In the first place, Arsene Wenger was forced into tweaking Arsenal’s style, and system of play, 4-2-3-1, which was working well and pertinent to the players Arsenal and Wenger had at their disposal, due to Alexis Sanchez signing from Barcelona during the summer for £32m. The Chilean’s inception into Arsenal’s plans meant that Wenger had to find a system that can accommodate all of his star players — Theo Walcott, Alexis Sanchez, Olivier Giroud and Mesut Ozil — who primarily play as forwards or wingers. With Welbeck, too, signing for the Gunners right at the fag end of the summer transfer window, Wenger has a challenge on his hands to accommodate all of the aforementioned names in his starting XI.
Talking a bit about the system, Wenger has no option but to stick to deploying 4-3-3 or 4-1-4-1 (whichever way you look at it), which means that Ozil simply has to resort to playing as a winger, and by doing so, challenge himself to exhibit his very best for Arsenal.

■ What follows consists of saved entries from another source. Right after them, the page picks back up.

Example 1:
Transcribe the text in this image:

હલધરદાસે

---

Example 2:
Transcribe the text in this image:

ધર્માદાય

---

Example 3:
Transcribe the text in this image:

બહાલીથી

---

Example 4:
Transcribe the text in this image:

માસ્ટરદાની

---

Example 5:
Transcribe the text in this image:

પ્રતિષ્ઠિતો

If, however, the German continues to remain inhibited to playing on the flanks, where, when all said and done, he is not going to render much for Arsenal given the nature of player he is, I can’t see how Wenger can stick with him just because he’s Arsenal’s most expensive player ’til date.

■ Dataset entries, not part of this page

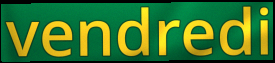
vendredi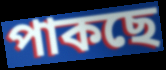
পাকছেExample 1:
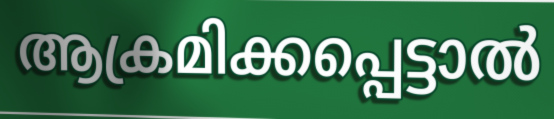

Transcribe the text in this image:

ആക്രമിക്കപ്പെട്ടാൽ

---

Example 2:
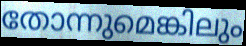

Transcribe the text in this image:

തോന്നുമെങ്കിലും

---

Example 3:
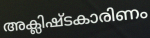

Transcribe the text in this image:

അക്ലിഷ്ടകാരിണം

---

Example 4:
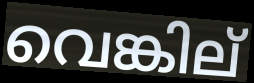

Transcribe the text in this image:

വെങ്കില്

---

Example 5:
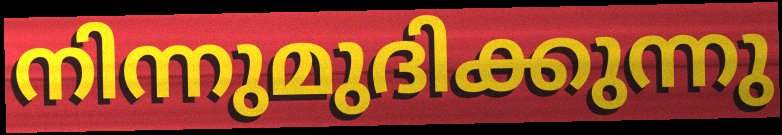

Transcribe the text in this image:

നിന്നുമുദിക്കുന്നുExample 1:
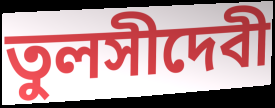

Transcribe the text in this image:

তুলসীদেবী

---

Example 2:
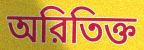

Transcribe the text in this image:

অরিতিক্ত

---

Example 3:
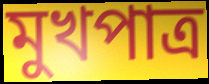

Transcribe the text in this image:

মুখপাত্র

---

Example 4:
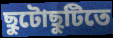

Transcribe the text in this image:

ছুটোছুটিতে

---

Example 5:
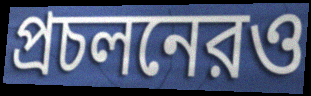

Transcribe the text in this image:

প্রচলনেরও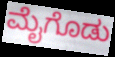
ಮೈಗೊಡುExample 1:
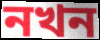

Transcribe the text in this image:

নখন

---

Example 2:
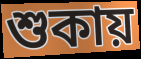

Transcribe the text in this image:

শুকায়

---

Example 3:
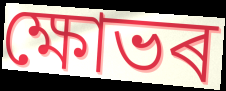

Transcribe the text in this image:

ক্ষোভৰ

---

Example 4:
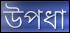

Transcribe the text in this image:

উপধা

Here’s the thing, though: Once Walcott returns, he will play as the right Winger, with Sanchez playing on the opposite flank, leaving Welbeck or Giroud to lead the line for the Gunners. If Wenger deploys the traditional 4-3-3 system that allows him to play two creative midfielders ahead of the defensive midfielder, Ozil could play alongside Aaron Ramsey or Jack Wilshere and hope to start weaving his magic once again. But it remains to be seen whether Wenger is audacious enough to not have Wilshere/Ramsey, Welbeck/Giroud, and even Mikel Arteta/Mathieu Flamini, starting for Arsenal on a consistent basis.

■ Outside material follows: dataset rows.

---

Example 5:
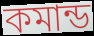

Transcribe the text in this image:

কমান্ড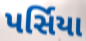
પર્સિયા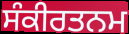
ਸੰਕੀਰਤਨਮ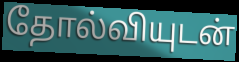
தோல்வியுடன்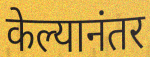
केल्यानंतर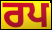
ਰਪ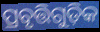
ପ୍ରବୃତ୍ତିଗୁଡ଼ିକ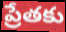
ప్రేతకు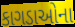
કાગડાઓના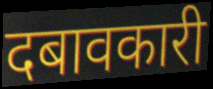
दबावकारी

Albeit Ozil is a couple of months, at least, from returning to action, this might not be a major factor for Wenger in the foreseeable future. But, by the time January comes along, the Frenchman has a decision to make, a tough one at that, as to how he juggles around with the plethora of wingers and attacking midfielders his squad possesses. And, given Ozil’s ineptitude to affect the game positively for Arsenal from the flanks, I’d be inclined to offload the German, and use the reasonably hefty income from Ozil’s sale to fund another marquee signing, who can replace both Arteta and Flamini as Arsenal’s defensive midfielder.